Actually, there's an important asymmetry in terms of inductive assumptions in just about every situation that involves "I see you do x, then I do x". The thing is, I almost always know more about why I am doing x than I do about why you are doing x. You might be two boxing because you signed a contract with the predictor beforehand where you agreed to two-box in exchange for an under the table payment of $2m, while I am two-boxing because I decided the dominance theory is compelling. I don't know why you act and you don't know why I act, but I know why I act and you know why you act.

Thus the case for epistemic indifference between "me about to choose, from my perspective" and "you about to choose, from my perspective" seems to be quite compromised, before we even consider what shirts we are wearing. And this is as it should be! Inferring causation from correlation is usually a bad move. Nonetheless, it seems unreasonable to think that I am so different to everyone else that I should two box in Newcomb's problem w/a predictor that has a perfect track record.

The notion that "some of these people were in the same position I am in, though I don't know who they are" seems pretty plausible, though I feel like it's resting on some more fundamental assumptions that I'm not quite sure of right now.

I think this approach has serious problems, but it does answer your question: whether we are peers depends on the results we get.

Just to see I'm following correctly, you're a peer if you obtain the same result in the same situation?

My point about yellow shirts and red shirts is that it isn't immediately obvious what counts as the same situation. For example, if the problem involved Omega treating you differently by shirt color, then it would seem like we were in different situations. Maybe your response would be, you got a different result so you're not a peer, no need to say it's a different situation. I guess I would then question if someone one-boxing in Newcomb's and someone opening a random box and finding $1 million would be peers just b/c they obtained the same result. I guess completely ignoring the situation would make the class of peers too wide.

Peers get the same results from the same actions. It's not exactly clear what "same action" or "same result" means -- is "one boxing on the 100th run" the same as "one boxing on the 101st run" or "box 100 with $1m in it" the same as "box 101 with $1m in it"? I think we should think of peers as being defined with respect to a particular choice of variables representing actions and results.

I think the definitions of these things aren't immediately obvious, but it seems like we might be able to figure them out sometimes. Given a decision problem, it seems to me that "the things that I can do" and "the things that I care about" might often be known to me. It seems to be the case that I can also define some variables that represent copies of these things from your point of view, although it's a bit less obvious how to do that.

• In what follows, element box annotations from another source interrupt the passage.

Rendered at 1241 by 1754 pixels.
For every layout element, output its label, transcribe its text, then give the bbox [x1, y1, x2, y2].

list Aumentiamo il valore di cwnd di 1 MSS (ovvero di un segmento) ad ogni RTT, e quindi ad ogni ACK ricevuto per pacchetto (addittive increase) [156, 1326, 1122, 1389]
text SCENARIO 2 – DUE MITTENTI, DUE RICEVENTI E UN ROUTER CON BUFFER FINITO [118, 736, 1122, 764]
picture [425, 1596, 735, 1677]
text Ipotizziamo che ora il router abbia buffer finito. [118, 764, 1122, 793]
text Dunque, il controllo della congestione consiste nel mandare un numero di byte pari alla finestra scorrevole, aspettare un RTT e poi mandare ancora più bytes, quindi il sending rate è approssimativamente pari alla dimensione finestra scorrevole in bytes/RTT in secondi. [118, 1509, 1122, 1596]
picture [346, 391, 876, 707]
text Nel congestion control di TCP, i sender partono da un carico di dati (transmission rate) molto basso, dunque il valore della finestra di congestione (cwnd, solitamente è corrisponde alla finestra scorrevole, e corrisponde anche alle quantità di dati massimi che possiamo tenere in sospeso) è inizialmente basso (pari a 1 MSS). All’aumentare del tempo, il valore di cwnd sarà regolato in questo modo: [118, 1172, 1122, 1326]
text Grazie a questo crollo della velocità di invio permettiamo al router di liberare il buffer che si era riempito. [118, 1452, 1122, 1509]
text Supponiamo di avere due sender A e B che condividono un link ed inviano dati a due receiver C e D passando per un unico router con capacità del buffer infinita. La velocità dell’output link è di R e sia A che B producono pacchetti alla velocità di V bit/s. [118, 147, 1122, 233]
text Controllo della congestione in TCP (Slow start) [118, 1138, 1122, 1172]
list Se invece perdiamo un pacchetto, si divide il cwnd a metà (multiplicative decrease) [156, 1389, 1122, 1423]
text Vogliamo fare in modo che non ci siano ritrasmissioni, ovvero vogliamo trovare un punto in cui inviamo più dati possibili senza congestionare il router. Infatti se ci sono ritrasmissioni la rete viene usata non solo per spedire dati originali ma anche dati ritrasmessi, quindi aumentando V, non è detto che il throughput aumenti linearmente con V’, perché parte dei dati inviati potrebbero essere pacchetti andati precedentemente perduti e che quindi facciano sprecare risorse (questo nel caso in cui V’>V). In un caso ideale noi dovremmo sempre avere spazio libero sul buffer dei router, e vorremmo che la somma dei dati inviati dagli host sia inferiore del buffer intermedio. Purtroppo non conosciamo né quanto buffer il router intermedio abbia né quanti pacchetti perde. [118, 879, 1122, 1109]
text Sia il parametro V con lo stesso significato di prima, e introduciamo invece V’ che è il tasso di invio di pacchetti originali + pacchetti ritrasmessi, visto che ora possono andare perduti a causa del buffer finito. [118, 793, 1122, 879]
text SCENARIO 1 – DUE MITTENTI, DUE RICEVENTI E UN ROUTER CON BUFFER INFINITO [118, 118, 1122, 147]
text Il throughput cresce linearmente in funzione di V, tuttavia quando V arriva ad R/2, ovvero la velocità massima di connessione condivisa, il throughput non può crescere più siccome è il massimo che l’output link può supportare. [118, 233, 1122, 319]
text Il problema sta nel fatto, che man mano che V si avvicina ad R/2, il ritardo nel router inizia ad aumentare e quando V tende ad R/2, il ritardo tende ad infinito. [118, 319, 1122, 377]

If we think about predictions vs outcomes, we judge good predictions to be ones that have a good match to outcomes. Similarly, a "peer inference" is a bit like a prediction -- I think this group of action-outcome pairs will be similar to my own -- and the outcome that can be assessed at the end is whether they actually are similar to my own action and outcome. I can't assess whether they "would have been" peers "had I taken a different action", but maybe I don't need to. For example: if I assess some group of people to be my peers relative to a particular decision problem, and all the people who take action 1 end up winners while all the people who take action 2 end up losers, and I take action 1 and end up a winner then I have done well relative to the group of people I assessed to be my peers, regardless of "what would have happened had I taken action 2".

There is a sense in which I feel like peers ought to also be a group that it is relevant to judge myself against - I want to take actions that do better than my peers, in some sense. Maybe defining actions and outcomes addresses this concern? I'm not sure.

I think a substantial problem with this theory is the fact that I may often find that the group of peers for some problem contains only me, which leaves us without a useful definition for a counterfactual.